I made it a rule to forbear all direct contradiction to the sentiments of others, and all positive assertion of my own. I even forbid myself…the use of every word or expression in the language that imported a fix’d opinion, such as certainly, undoubtedly, etc., and I adopted, instead of them, I conceive, I apprehend, or I imagine a thing to be so or so; or it so appears to me at present. When another asserted something that I thought an error, I deny’d myself the pleasure of contradicting him abruptly, and of showing immediately some absurdity in his proposition…
And this worked great for him because it made him more friends:
The modest way in which I propos’d my opinions procur’d them a readier reception and less contradiction; I had less mortification when I was found to be in the wrong, and I more easily prevail’d with others to give up their mistakes and join with me when I happened to be in the right.
The Difference Between Humility and People-Pleasing
Our culture hates dogmatism: people hate it when you think you have the final answer to anything. Because postmodernism has stripped us of our absolutes, we are hyper-sensitive to them. Which is why being that guy is one of the worst things you can be today. And since this offends people so much, we Christians have learned to side-step the truth, to candy-coat it and make it more palatable to our fellow humans. We’ve learned, as Franklin did, to begin sentences with “I feel like,” and add in a couple “you knows” for good measure. We just don’t state our minds anymore. Which makes for a really funny dynamic as observed by this comedian in a clip I’ll never forget.
Look, I think saying “I feel” and “you know” is perfectly fine—it’s not a sin—most of the time, but I hear it bleed into conversations which should most certainly begin with “I know,” or “I believe,” and it makes me grieve our loss of passion, conviction, and meaning. We’ve bought the lie that this makes us sound humble, but all it does is make us feel better about being snarky, almost like saying “bless your heart” after everything.
Humility isn’t about creating a humble social persona, but about forgetting about your social persona altogether. We live to discuss events and ideas, not to watch ourselves discussing them. “Humility isn’t thinking less of yourself, but thinking of yourself less.” You can be passionate and humble at the same time, so let’s get at least that straight.

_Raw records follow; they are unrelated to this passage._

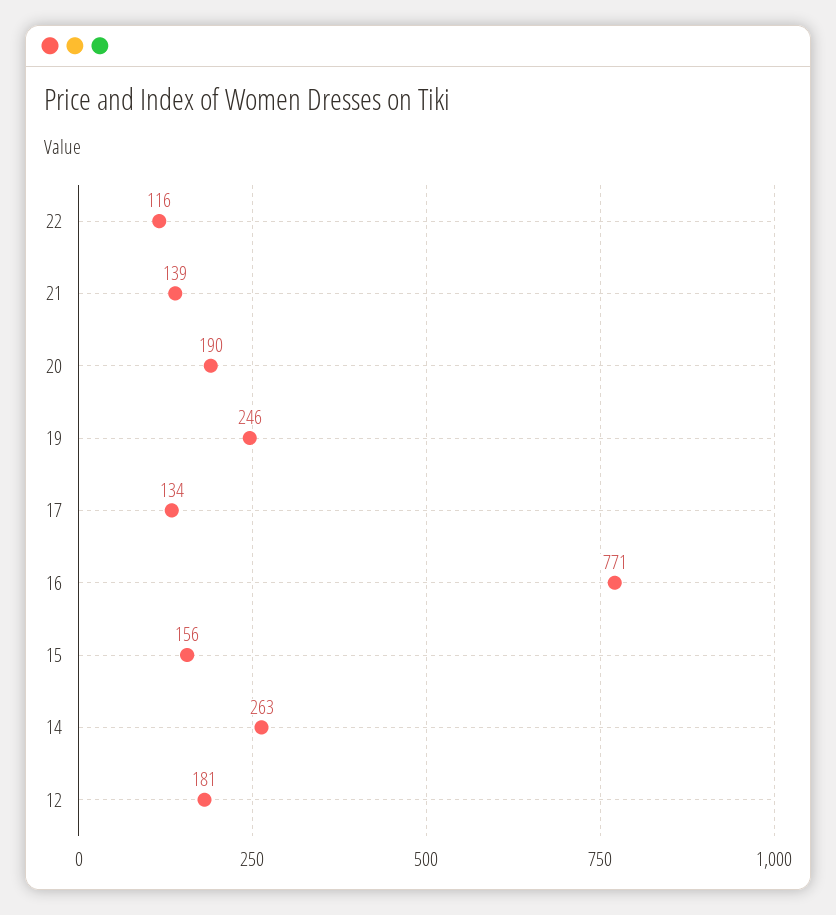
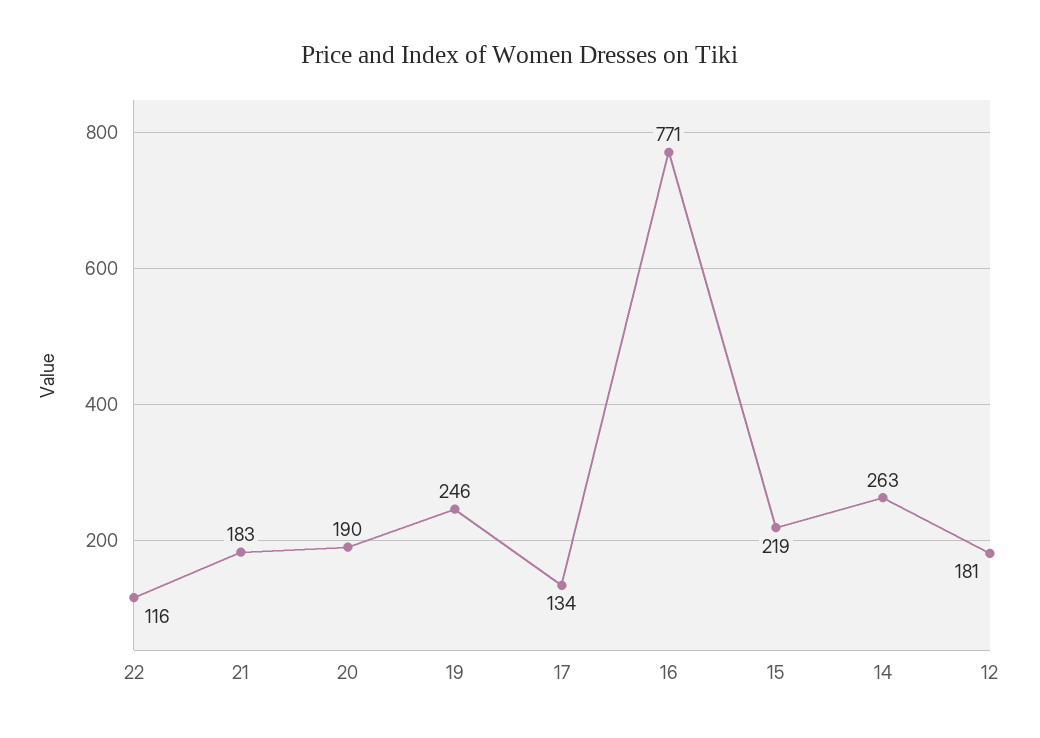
21: 139 -> 183
15: 156 -> 219

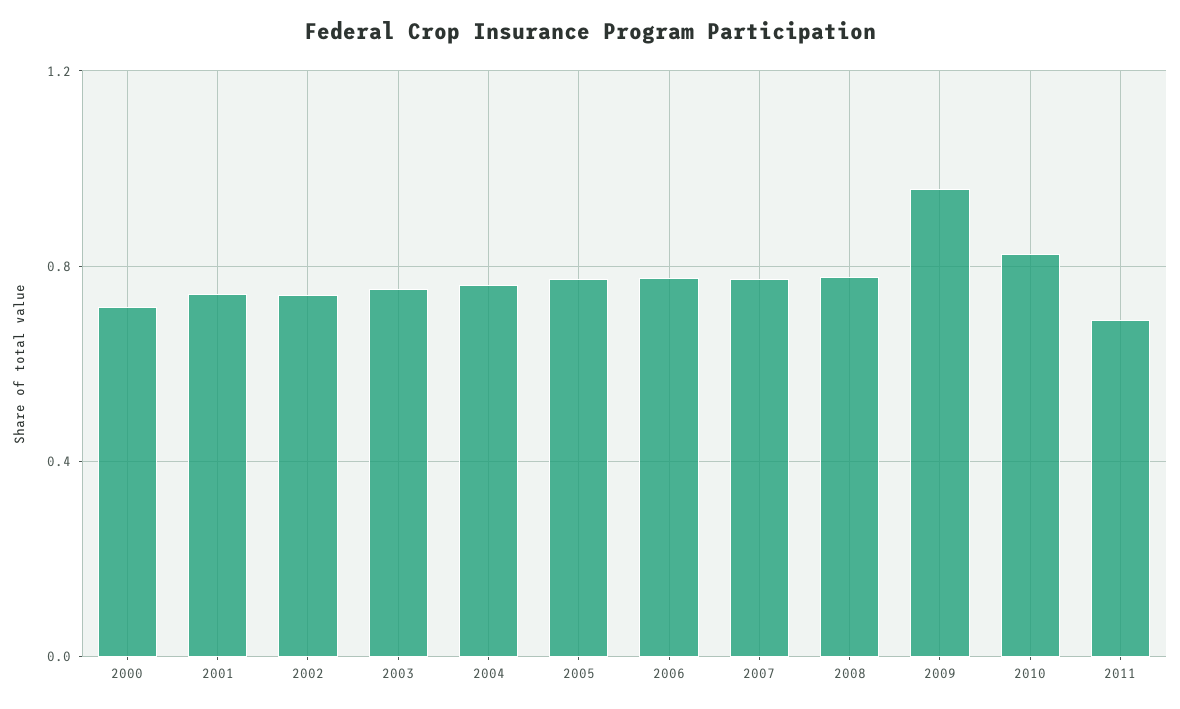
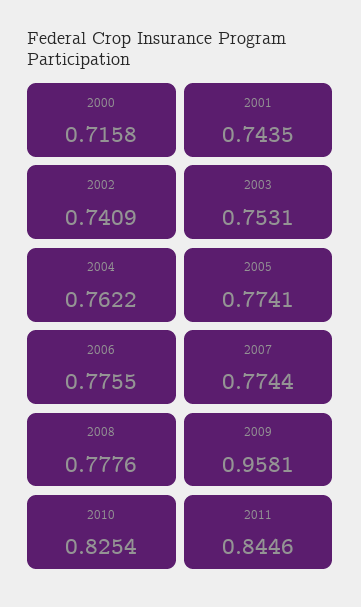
2011: 0.7 -> 0.8446

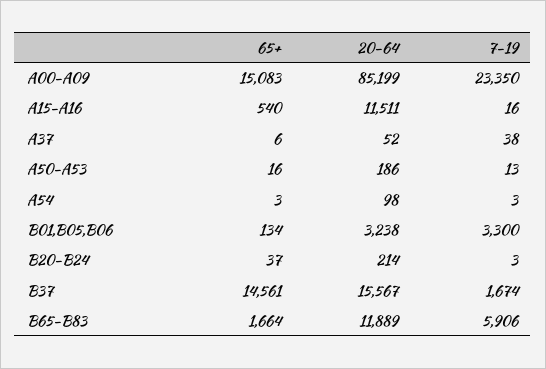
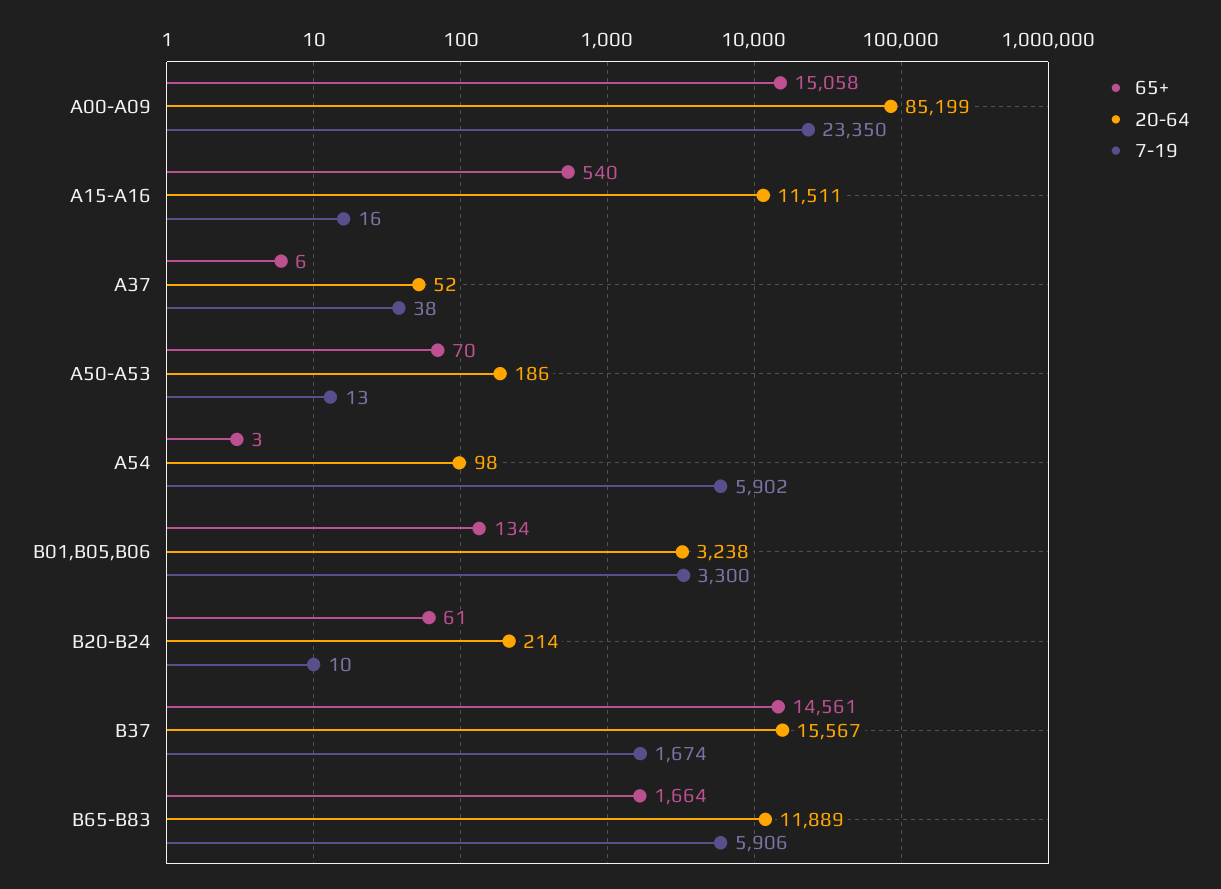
65+, A00-A09: 15083 -> 15058
65+, A50-A53: 16 -> 70
7-19, A54: 3 -> 5902
65+, B20-B24: 37 -> 61
7-19, B20-B24: 3 -> 10

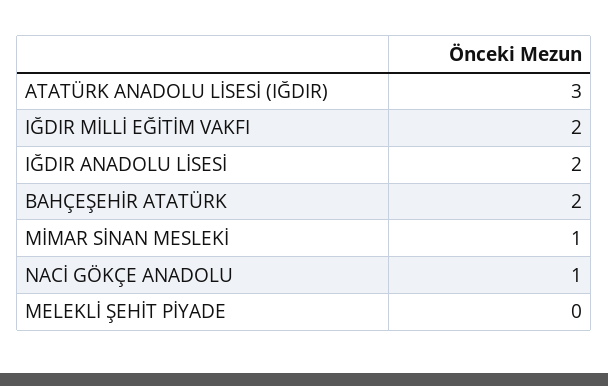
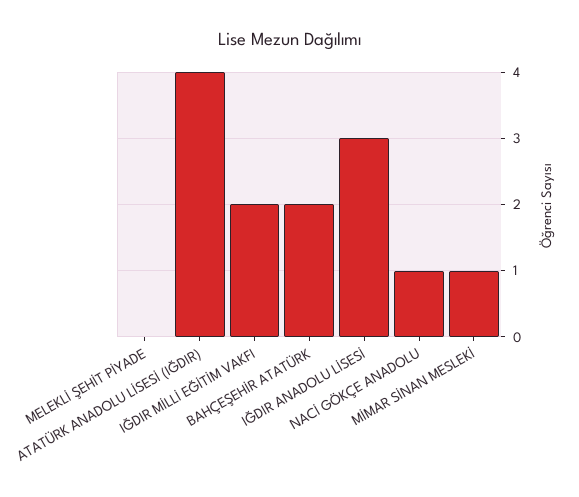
ATATÜRK ANADOLU LİSESİ (IĞDIR): 3 -> 4
IĞDIR ANADOLU LİSESİ: 2 -> 3

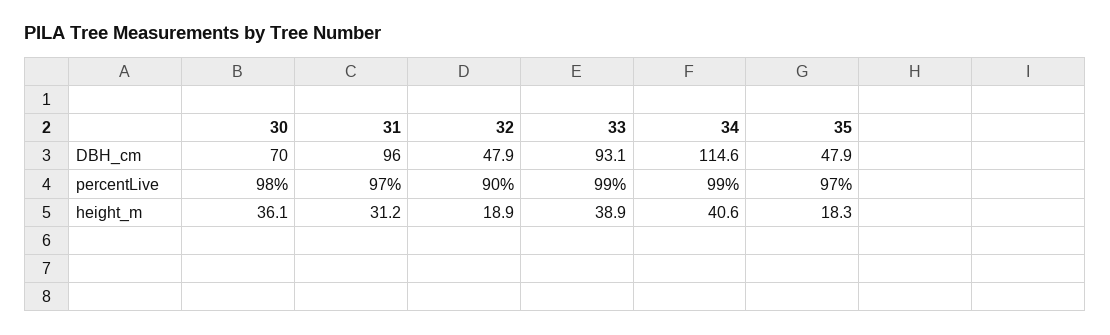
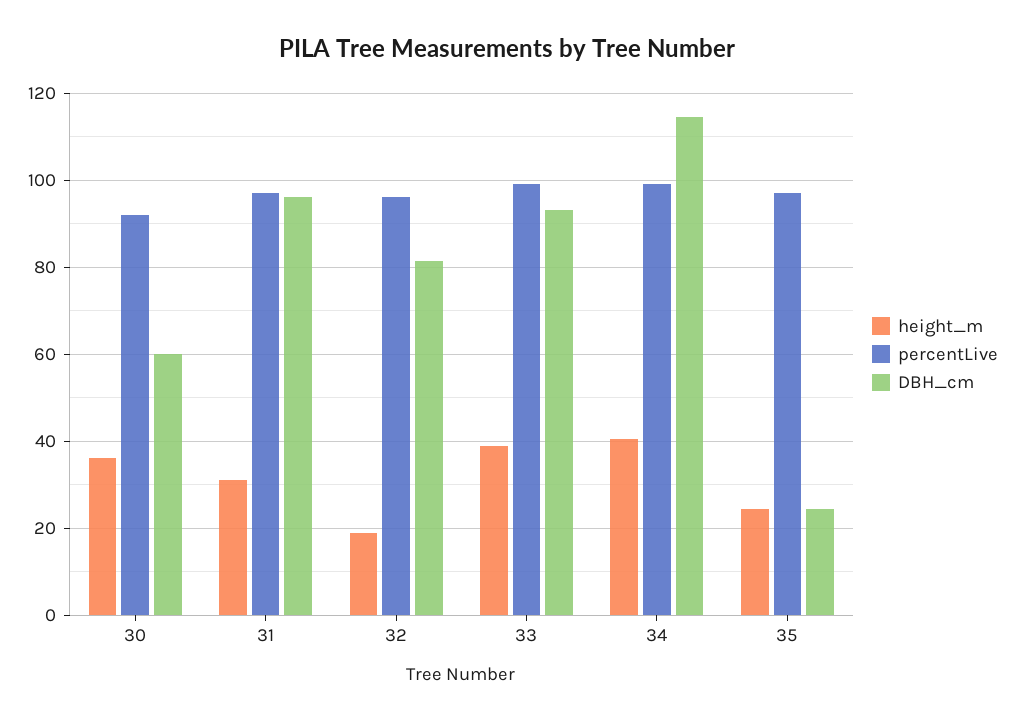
DBH_cm, 30: 70 -> 60
DBH_cm, 32: 47.9 -> 82
DBH_cm, 35: 47.9 -> 24
percentLive, 30: 98 -> 92
percentLive, 32: 90 -> 96
height_m, 35: 18.3 -> 24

Christians Who Remain Christians
Albert Camus, a 20th century French philosopher, saw some of this passivity in the church (no doubt a result of the same well-meaning people trying to make the Truth less offensive), and he called it out. Camus wasn’t a Christian, but even he could recognize the junk that comes from passive false-humility:
I shall not try to change anything that I think or anything that you think…in order to reach a reconciliation that would be agreeable to all. On the contrary, what I feel like telling you today is that the world needs real dialogue, that falsehood is just as much the opposite of dialogue as is silence, and that the only possible dialogue is the kind between people who remain what they are and speak their minds. This is tantamount to saying that the world of today needs Christians who remain Christians. The other day at the Sorbonne, speaking to a Marxist lecturer, a Catholic priest said in public that he too was anticlerical. Well, I don’t like priests who are anticlerical any more than philosophies that are ashamed of themselves. ~Albert Camus
We have to know who we are and why we believe what we believe—about anything. If you have an opinion, own it, otherwise give it back to the person you got it from and don’t try to pass that blank check off to your fellow humans in hopes they don’t blow the whistle on you. It’s true, our culture is offended by the Truth; and sure, let’s not add to that offense with our pathetic egos. But let’s not back down either. I think we need to address our humans with eye-contact and a firm handshake, not a cool, ironic shrug of the shoulders. And, as Camus said, I think that’s what they really want too.